## The task
The output should be every line below that includes the word "elbow".

[Collected data entries]

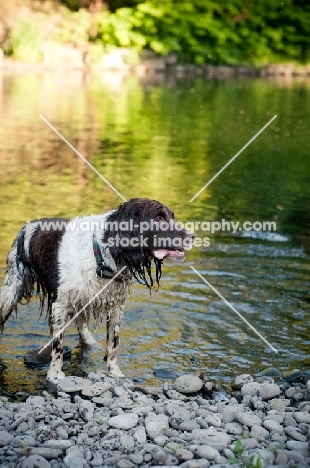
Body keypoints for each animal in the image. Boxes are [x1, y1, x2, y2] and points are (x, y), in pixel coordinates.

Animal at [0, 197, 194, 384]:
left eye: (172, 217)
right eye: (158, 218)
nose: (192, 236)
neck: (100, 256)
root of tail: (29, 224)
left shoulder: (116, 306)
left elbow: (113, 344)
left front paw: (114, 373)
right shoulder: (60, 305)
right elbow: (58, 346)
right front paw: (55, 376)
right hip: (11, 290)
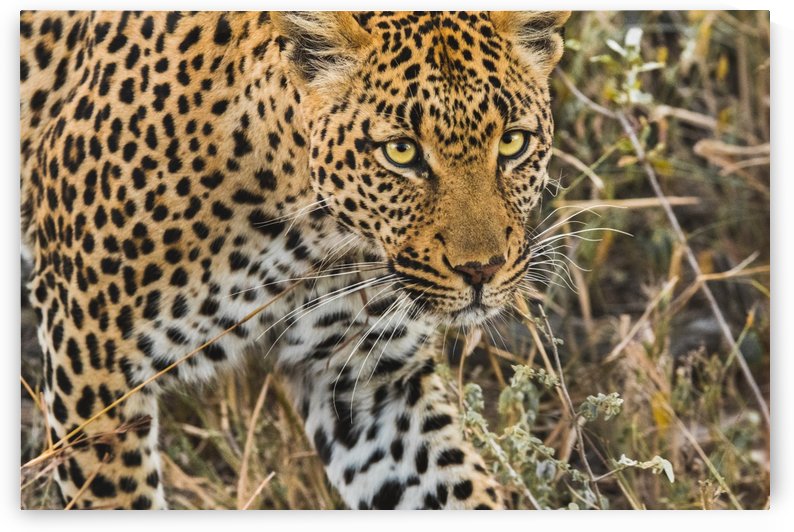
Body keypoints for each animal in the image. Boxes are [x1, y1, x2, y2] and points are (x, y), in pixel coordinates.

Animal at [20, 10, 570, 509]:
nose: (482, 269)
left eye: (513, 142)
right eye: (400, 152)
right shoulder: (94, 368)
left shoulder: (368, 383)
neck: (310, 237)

--

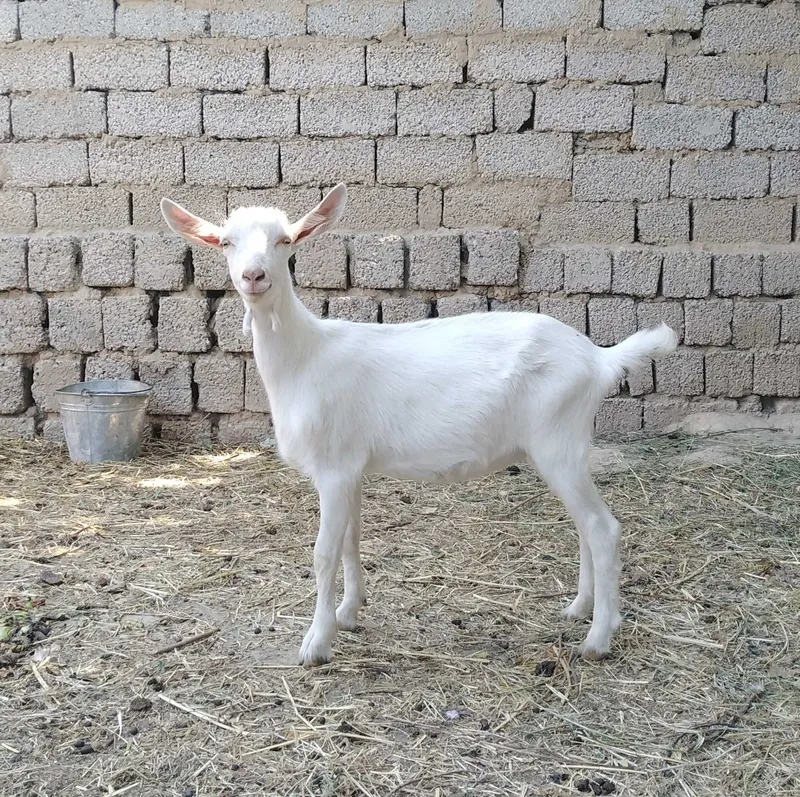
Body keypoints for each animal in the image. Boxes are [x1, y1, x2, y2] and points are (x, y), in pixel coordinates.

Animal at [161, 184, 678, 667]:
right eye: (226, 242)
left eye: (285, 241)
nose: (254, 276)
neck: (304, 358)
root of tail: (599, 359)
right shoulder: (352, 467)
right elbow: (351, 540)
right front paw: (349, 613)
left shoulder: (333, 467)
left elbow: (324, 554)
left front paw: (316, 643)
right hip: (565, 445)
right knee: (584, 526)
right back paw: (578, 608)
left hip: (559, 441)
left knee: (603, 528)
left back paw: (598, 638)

---

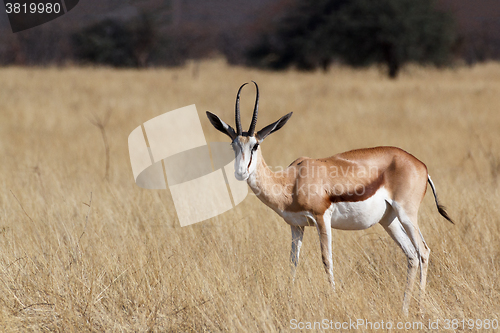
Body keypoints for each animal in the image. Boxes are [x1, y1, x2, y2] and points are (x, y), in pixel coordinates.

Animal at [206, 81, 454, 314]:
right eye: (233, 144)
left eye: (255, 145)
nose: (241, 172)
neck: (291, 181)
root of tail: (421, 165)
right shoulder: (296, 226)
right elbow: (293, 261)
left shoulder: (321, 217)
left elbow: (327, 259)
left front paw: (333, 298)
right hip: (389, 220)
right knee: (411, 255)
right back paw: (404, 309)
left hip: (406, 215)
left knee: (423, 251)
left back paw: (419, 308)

## Response below
left elbow: (113, 344)
right elbow: (58, 346)
right elbow: (351, 540)
left elbow: (324, 554)
right elbow: (293, 261)
left elbow: (327, 259)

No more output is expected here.